4.4 Alternative splicing
For each cluster, exons were defined by cDNA alignment with the genome using only cDNAs that span at least two exons. Sequences were represented by a binary matrix where each column corresponds to an exon. If the sequence presented a given exon mapped in the cluster, the corresponding position was assigned 1, on the contrary 0. AEU events could be detected by searching for 10+1 in the matrices, where+means at least one absent exon (Fig. 1). Sequences of a given cluster bearing the same exon usage pattern, as represented by the binary matrices, were grouped in one representative variant.
4.5 Analysis of AEU events within transcripts
Reference full-insert mRNAs were elected for each cluster according to the following criteria: (i) should be the longest available, ideally covering the whole cluster and (ii) have annotated coding region coordinates starting at least 100 bp from the beginning of the mRNA. The position of an AEU event (10+1 in the matrices) were considered to be that of the starting coordinate of the exon skipping (in the reference full-insert mRNA).
4.6 Serial analysis of gene expression tag frequency count
Virtual SAGE tags for 16 737 full-insert mRNAs (all clusters containing ORESTES and conventional ESTs) were generated [20] and counted in all SAGE libraries available.
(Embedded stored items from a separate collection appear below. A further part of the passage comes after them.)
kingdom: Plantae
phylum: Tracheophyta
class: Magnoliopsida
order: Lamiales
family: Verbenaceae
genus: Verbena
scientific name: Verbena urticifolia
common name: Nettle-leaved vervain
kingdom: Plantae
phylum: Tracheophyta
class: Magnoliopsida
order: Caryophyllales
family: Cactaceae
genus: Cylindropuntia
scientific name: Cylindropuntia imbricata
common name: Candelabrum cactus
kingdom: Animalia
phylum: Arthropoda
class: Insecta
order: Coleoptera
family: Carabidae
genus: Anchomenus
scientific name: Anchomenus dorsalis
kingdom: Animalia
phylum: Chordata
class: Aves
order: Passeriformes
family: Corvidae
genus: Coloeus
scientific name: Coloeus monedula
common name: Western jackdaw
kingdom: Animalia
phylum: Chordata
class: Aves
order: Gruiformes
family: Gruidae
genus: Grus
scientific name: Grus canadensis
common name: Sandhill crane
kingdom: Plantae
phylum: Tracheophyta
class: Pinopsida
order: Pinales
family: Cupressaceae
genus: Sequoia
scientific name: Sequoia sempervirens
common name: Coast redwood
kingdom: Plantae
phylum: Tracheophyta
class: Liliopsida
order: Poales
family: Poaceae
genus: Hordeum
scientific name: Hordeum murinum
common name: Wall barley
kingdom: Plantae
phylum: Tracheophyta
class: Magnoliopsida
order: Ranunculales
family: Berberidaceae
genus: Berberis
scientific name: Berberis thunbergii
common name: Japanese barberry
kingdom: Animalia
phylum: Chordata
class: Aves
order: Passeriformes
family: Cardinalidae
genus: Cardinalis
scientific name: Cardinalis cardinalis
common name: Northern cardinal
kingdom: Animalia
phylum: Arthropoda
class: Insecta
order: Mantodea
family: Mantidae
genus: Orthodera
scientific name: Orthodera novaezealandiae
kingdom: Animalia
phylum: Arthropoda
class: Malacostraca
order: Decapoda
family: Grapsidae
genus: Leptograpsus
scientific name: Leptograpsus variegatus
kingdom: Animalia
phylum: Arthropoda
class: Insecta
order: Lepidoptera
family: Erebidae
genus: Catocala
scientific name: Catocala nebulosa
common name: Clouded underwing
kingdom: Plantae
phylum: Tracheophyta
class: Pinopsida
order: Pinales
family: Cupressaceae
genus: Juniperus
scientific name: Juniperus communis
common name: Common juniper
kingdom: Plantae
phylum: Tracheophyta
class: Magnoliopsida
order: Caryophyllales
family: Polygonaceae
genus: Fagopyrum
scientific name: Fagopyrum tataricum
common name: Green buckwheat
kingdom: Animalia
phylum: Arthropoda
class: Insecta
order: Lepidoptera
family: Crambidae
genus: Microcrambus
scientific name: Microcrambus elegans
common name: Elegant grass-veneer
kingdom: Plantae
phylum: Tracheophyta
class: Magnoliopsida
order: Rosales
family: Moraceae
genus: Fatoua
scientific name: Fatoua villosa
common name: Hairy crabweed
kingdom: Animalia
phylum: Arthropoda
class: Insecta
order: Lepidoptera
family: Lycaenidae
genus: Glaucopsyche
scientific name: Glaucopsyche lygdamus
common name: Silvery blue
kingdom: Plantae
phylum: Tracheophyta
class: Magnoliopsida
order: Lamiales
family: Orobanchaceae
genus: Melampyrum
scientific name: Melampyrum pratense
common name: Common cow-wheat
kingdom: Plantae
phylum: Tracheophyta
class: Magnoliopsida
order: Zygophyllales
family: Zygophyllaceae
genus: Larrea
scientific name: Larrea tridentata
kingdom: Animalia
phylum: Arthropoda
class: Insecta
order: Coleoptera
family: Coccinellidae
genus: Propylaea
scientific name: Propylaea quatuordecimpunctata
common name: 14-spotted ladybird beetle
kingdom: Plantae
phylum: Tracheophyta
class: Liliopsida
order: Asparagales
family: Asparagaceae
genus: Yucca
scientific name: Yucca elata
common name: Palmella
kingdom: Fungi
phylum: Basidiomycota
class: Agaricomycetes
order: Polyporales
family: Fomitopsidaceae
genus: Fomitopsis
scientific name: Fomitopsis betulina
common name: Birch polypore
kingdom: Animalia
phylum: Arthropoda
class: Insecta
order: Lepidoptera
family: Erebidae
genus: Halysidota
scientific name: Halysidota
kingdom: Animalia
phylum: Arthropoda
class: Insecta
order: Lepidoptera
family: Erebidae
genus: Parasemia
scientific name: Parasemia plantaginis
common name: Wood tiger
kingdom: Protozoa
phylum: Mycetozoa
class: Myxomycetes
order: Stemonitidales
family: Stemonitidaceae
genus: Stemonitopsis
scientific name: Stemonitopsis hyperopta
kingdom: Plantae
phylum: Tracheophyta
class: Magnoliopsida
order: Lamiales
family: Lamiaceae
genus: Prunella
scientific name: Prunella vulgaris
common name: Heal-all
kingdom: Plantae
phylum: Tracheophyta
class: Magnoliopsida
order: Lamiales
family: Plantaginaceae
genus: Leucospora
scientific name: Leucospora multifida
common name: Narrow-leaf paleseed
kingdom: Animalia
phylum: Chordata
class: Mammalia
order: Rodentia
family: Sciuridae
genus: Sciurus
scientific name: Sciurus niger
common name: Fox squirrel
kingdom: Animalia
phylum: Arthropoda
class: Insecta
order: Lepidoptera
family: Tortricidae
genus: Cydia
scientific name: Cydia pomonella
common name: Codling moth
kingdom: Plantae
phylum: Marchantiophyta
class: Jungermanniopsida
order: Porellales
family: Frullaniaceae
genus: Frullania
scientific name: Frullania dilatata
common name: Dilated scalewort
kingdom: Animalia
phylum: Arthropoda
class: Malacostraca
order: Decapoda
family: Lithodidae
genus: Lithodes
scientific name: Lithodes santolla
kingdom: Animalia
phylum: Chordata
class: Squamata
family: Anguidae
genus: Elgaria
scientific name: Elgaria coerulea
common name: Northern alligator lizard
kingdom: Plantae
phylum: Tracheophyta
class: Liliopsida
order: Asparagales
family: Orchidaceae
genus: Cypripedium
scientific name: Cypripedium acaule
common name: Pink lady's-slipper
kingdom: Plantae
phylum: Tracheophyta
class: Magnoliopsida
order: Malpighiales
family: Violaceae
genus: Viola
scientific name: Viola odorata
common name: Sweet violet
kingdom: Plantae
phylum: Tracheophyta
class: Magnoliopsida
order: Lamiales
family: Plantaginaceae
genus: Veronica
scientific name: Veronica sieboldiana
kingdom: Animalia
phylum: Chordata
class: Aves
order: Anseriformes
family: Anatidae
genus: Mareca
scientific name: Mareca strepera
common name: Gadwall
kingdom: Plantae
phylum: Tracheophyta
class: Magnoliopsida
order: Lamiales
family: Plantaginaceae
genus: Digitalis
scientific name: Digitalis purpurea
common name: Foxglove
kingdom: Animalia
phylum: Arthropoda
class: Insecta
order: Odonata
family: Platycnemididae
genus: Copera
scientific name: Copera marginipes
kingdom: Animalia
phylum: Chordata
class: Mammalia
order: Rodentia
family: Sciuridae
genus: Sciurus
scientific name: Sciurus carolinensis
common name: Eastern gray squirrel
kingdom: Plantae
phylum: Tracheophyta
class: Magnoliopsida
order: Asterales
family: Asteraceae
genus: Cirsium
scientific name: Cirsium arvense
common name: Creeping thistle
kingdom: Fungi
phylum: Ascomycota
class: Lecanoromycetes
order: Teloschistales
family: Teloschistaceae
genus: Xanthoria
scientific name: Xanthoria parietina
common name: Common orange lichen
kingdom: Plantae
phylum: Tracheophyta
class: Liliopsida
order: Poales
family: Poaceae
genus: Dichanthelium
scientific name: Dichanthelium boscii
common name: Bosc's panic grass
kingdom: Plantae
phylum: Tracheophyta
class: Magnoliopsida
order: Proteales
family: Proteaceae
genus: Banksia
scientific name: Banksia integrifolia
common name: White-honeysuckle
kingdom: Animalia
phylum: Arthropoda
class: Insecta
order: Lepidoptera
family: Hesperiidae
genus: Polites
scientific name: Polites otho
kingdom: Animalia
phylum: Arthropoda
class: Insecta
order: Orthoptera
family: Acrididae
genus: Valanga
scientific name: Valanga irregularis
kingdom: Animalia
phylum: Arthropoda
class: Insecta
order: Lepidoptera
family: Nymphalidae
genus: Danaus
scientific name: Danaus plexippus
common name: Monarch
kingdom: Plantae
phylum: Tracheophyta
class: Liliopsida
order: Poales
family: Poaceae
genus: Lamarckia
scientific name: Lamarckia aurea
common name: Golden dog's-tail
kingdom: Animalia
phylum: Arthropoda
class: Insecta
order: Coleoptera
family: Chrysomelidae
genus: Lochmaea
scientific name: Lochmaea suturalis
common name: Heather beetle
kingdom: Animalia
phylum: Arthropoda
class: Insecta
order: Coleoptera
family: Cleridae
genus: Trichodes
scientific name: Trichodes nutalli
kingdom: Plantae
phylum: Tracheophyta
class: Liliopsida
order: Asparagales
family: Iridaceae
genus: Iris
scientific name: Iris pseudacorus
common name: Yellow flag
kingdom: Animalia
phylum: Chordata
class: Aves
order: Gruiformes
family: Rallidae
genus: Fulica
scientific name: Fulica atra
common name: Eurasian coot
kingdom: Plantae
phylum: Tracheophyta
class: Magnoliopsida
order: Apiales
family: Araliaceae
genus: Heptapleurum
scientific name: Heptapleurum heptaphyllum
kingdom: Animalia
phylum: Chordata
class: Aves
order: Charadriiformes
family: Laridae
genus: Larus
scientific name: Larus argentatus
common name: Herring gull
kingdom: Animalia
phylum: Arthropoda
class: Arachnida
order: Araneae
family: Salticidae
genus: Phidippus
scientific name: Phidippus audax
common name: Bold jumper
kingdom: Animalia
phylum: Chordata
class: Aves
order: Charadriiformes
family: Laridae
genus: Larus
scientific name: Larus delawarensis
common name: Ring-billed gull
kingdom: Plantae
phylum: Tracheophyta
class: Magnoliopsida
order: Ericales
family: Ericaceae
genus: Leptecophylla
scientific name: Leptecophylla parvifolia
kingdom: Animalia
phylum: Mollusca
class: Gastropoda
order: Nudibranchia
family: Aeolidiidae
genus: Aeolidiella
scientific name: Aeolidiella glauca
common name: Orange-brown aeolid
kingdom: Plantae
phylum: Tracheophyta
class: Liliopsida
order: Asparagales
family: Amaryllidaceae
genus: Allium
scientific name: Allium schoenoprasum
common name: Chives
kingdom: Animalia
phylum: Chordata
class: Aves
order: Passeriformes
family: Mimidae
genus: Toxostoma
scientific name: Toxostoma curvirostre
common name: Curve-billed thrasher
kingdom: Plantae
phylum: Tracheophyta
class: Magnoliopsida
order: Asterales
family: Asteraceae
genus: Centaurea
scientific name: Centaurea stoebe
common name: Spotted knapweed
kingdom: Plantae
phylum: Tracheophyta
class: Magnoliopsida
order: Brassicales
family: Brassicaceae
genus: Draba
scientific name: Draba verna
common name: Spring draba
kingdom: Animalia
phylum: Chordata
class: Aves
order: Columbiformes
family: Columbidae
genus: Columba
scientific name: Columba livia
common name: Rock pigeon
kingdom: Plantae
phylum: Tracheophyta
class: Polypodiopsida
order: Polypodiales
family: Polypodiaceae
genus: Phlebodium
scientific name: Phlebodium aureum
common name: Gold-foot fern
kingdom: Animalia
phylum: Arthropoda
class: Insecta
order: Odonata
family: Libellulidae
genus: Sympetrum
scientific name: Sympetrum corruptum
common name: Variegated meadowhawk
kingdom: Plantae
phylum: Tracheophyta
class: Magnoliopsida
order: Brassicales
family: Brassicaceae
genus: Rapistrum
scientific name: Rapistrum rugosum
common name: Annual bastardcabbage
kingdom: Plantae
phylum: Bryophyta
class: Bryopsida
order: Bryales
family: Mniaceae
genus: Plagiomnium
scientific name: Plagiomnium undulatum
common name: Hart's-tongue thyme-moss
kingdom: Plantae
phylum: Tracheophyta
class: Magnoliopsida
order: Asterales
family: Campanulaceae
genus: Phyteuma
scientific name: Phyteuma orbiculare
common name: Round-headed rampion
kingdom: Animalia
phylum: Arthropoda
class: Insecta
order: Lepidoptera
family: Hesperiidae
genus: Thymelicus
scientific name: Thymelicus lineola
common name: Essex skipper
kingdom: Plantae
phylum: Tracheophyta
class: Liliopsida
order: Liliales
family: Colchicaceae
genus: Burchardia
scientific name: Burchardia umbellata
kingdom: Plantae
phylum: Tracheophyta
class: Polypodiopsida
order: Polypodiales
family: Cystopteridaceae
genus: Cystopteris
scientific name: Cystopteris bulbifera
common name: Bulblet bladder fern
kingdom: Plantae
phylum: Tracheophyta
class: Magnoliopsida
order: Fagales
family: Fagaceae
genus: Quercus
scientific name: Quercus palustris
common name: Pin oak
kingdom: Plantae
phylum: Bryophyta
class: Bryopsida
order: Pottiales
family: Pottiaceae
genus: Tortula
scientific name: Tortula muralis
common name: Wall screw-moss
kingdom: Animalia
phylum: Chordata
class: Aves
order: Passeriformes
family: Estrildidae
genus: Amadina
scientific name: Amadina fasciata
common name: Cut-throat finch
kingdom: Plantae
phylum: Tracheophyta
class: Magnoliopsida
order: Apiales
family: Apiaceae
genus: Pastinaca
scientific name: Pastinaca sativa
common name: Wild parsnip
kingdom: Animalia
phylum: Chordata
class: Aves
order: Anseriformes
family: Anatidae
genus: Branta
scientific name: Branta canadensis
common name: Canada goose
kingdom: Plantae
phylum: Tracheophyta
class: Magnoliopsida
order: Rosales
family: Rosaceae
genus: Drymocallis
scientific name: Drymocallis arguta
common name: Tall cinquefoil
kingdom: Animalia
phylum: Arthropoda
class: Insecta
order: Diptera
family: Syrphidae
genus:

The numbers of expressed sequences (ORESTES or other ESTs) were counted in each cluster. Total sequences in clusters of the same SAGE tag frequency were summed and normalized by the total number of sequences available (370 149 ORESTES and 2 160 400 5′ and 3′ ESTs in 16 737 clusters of a total of 17 553). Statistics of data in Table 3 were performed with raw data. Normalized data is presented only for clarity.
4.7 Number of AEU events
Equal numbers of sequences with mean length of 310 nt (the mean of the ORESTES dataset) were randomly picked from separate sets of ORESTES, 5′ and 3′ ESTs. The non-redundant set of variants representing these sequences was determined and the number of AEU events counted. We performed this simulation with increasing numbers of sequences until the total number of the smallest set (370 000 ORESTES) was achieved.
4.8 Statistical tests
Homogeneity χ2 tests were performed to measure significance of difference between classes.
Acknowledgments
This work was supported by fellowships from FAPESP (F.P., M.L., N.J.S) and CNPq (P.A.F.G). Thanks to Maria Vibranovski and Natanja Kirschbaum for careful revision of the manuscript and to Guilherme Marson for generating the figures.